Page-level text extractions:

====================

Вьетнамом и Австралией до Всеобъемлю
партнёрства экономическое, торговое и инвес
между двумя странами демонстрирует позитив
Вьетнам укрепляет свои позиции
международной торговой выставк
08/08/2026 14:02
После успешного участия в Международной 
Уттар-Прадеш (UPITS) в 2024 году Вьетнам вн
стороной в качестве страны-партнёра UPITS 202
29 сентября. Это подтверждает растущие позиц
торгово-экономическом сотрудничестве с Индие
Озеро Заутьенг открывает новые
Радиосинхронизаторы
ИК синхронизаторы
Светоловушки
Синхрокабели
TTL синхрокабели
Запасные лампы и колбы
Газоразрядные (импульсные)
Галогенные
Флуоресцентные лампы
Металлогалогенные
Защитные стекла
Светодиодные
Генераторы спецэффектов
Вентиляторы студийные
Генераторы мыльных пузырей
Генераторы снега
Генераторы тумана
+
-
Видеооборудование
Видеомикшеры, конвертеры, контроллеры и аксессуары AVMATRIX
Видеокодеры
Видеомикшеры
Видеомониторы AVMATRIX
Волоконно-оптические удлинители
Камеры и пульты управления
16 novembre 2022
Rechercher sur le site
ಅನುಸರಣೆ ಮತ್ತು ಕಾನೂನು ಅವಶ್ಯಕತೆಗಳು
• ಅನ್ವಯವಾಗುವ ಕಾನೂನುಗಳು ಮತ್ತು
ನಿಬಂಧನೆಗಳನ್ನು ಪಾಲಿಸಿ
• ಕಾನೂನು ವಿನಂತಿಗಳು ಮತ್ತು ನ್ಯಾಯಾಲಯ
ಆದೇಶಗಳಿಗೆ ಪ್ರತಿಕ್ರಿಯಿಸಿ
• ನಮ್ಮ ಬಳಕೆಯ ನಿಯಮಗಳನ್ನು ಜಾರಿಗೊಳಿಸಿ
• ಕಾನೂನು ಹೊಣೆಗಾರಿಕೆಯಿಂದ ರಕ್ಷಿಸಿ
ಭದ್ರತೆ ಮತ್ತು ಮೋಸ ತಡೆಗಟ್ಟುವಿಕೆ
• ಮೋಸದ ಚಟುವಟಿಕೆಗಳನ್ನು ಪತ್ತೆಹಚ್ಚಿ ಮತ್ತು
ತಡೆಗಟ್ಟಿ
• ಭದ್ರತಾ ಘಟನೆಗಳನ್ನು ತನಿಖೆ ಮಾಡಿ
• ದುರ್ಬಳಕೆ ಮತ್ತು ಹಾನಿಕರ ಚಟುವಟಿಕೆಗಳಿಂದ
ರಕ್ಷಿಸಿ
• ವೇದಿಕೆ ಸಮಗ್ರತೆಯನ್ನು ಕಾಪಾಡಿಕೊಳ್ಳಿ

====================

▶ **WHAT THIS TASK INVOLVES**
Output exactly the lines above, from the one holding "Rechercher sur le site" through the end of the data, including the first and last.

▶ **REPLY TO THE EXERCISE**
Rechercher sur le site
ಅನುಸರಣೆ ಮತ್ತು ಕಾನೂನು ಅವಶ್ಯಕತೆಗಳು
• ಅನ್ವಯವಾಗುವ ಕಾನೂನುಗಳು ಮತ್ತು
ನಿಬಂಧನೆಗಳನ್ನು ಪಾಲಿಸಿ
• ಕಾನೂನು ವಿನಂತಿಗಳು ಮತ್ತು ನ್ಯಾಯಾಲಯ
ಆದೇಶಗಳಿಗೆ ಪ್ರತಿಕ್ರಿಯಿಸಿ
• ನಮ್ಮ ಬಳಕೆಯ ನಿಯಮಗಳನ್ನು ಜಾರಿಗೊಳಿಸಿ
• ಕಾನೂನು ಹೊಣೆಗಾರಿಕೆಯಿಂದ ರಕ್ಷಿಸಿ
ಭದ್ರತೆ ಮತ್ತು ಮೋಸ ತಡೆಗಟ್ಟುವಿಕೆ
• ಮೋಸದ ಚಟುವಟಿಕೆಗಳನ್ನು ಪತ್ತೆಹಚ್ಚಿ ಮತ್ತು
ತಡೆಗಟ್ಟಿ
• ಭದ್ರತಾ ಘಟನೆಗಳನ್ನು ತನಿಖೆ ಮಾಡಿ
• ದುರ್ಬಳಕೆ ಮತ್ತು ಹಾನಿಕರ ಚಟುವಟಿಕೆಗಳಿಂದ
ರಕ್ಷಿಸಿ
• ವೇದಿಕೆ ಸಮಗ್ರತೆಯನ್ನು ಕಾಪಾಡಿಕೊಳ್ಳಿ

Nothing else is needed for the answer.